| Exercise prompt |
Nothing but the pictures may be dropped; the rest of the listing is to be written out exactly.

| Data section |
◇ ◇ ◇ ◇ ◇ ◇ ◇

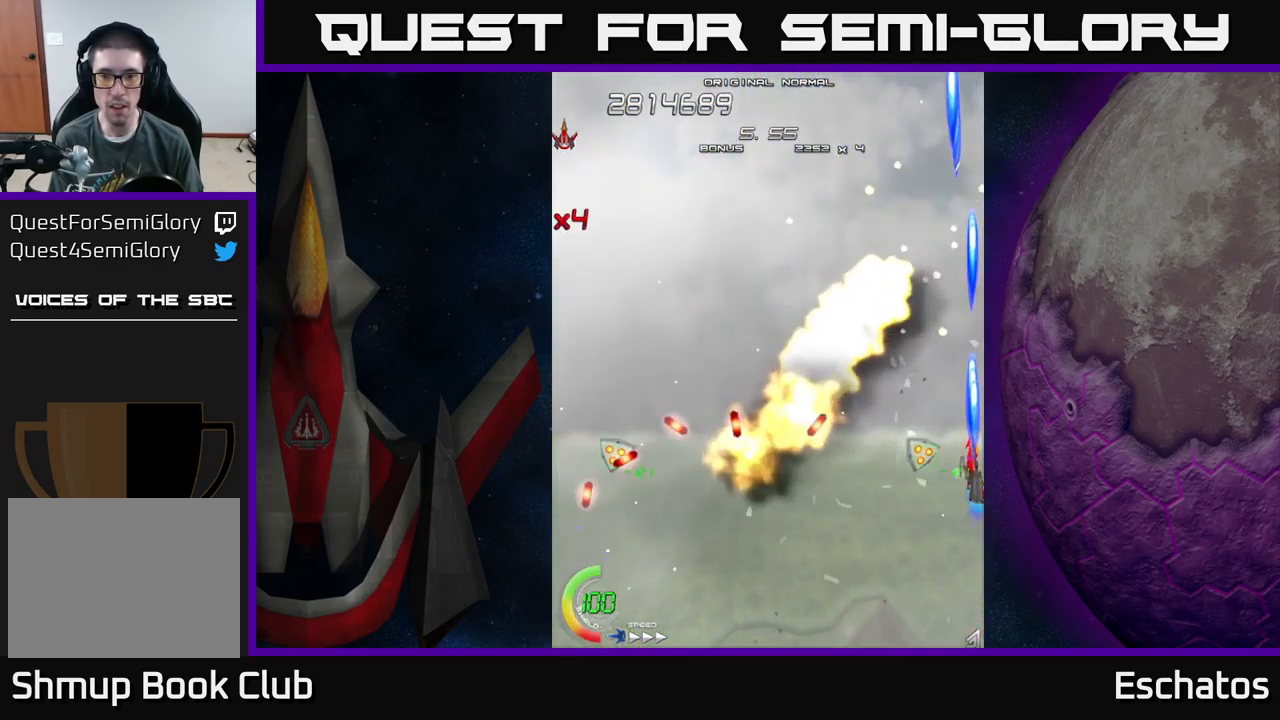
{"buttons": ["A", "DPAD_LEFT"], "left_stick": "center", "right_stick": "center", "events": [[50, "A", "down"], [67, "DPAD_RIGHT", "up"], [100, "DPAD_LEFT", "down"], [100, "DPAD_UP", "down"], [117, "X", "up"], [333, "DPAD_UP", "up"]]}
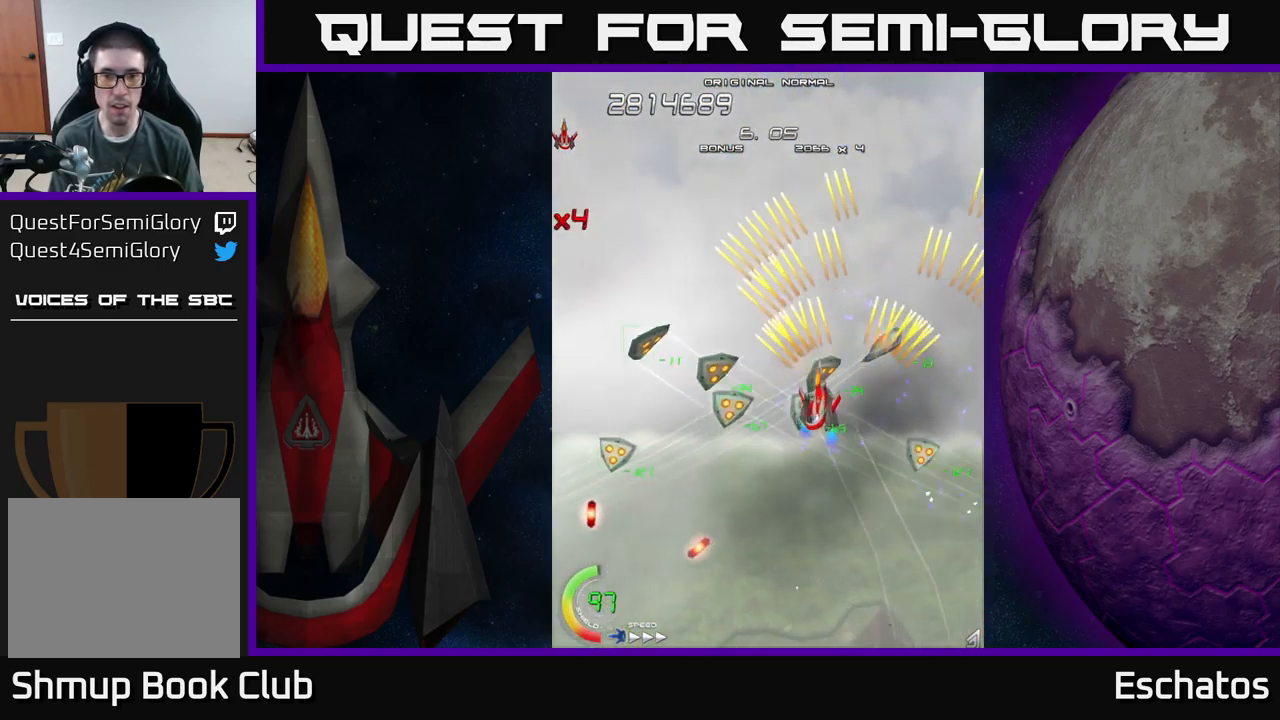
{"buttons": ["A", "DPAD_DOWN"], "left_stick": "center", "right_stick": "center", "events": [[17, "DPAD_DOWN", "down"], [117, "DPAD_DOWN", "up"], [250, "DPAD_LEFT", "up"], [267, "DPAD_DOWN", "down"], [283, "DPAD_RIGHT", "down"], [317, "DPAD_DOWN", "up"], [317, "DPAD_RIGHT", "up"], [500, "DPAD_DOWN", "down"]]}
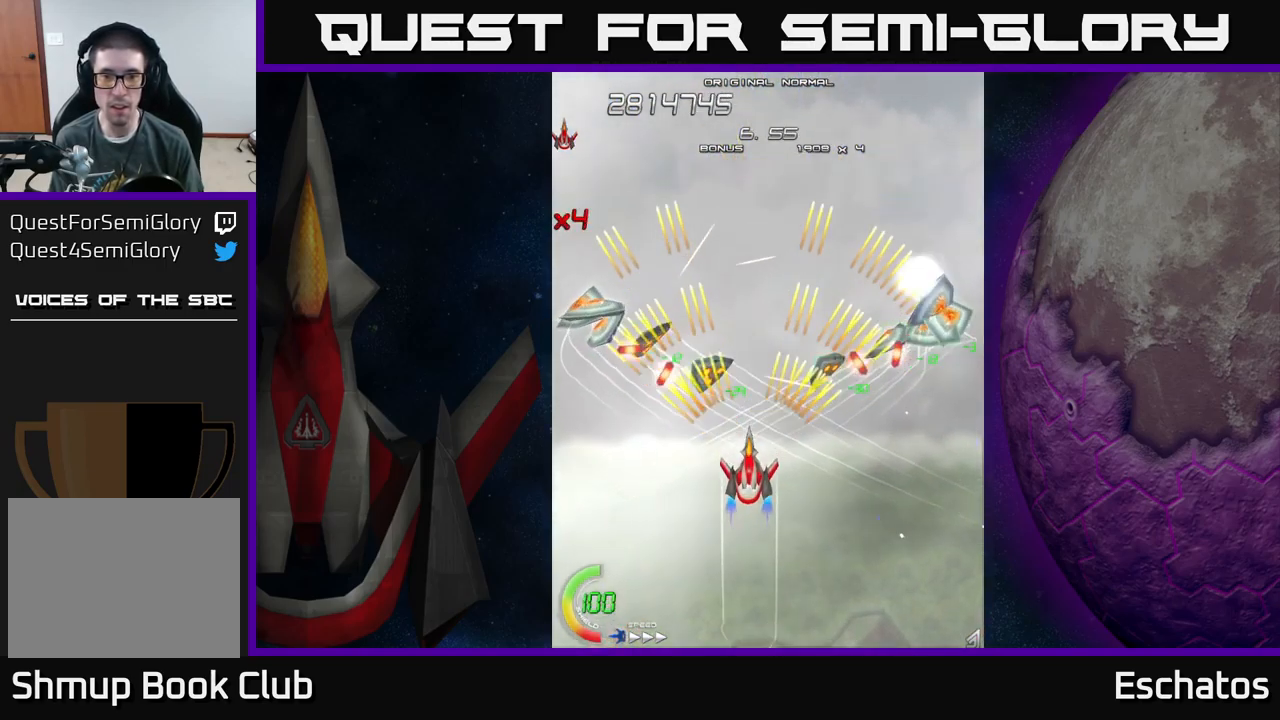
{"buttons": ["A"], "left_stick": "center", "right_stick": "center", "events": [[100, "DPAD_DOWN", "up"], [233, "DPAD_RIGHT", "down"], [283, "DPAD_DOWN", "down"], [317, "DPAD_RIGHT", "up"], [333, "DPAD_DOWN", "up"]]}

◇ ◇ ◇ ◇ ◇ ◇ ◇

| Response to the exercise |
{"buttons": ["A", "DPAD_LEFT"], "left_stick": "center", "right_stick": "center", "events": [[50, "A", "down"], [67, "DPAD_RIGHT", "up"], [100, "DPAD_LEFT", "down"], [100, "DPAD_UP", "down"], [117, "X", "up"], [333, "DPAD_UP", "up"]]}
{"buttons": ["A", "DPAD_DOWN"], "left_stick": "center", "right_stick": "center", "events": [[17, "DPAD_DOWN", "down"], [117, "DPAD_DOWN", "up"], [250, "DPAD_LEFT", "up"], [267, "DPAD_DOWN", "down"], [283, "DPAD_RIGHT", "down"], [317, "DPAD_DOWN", "up"], [317, "DPAD_RIGHT", "up"], [500, "DPAD_DOWN", "down"]]}
{"buttons": ["A"], "left_stick": "center", "right_stick": "center", "events": [[100, "DPAD_DOWN", "up"], [233, "DPAD_RIGHT", "down"], [283, "DPAD_DOWN", "down"], [317, "DPAD_RIGHT", "up"], [333, "DPAD_DOWN", "up"]]}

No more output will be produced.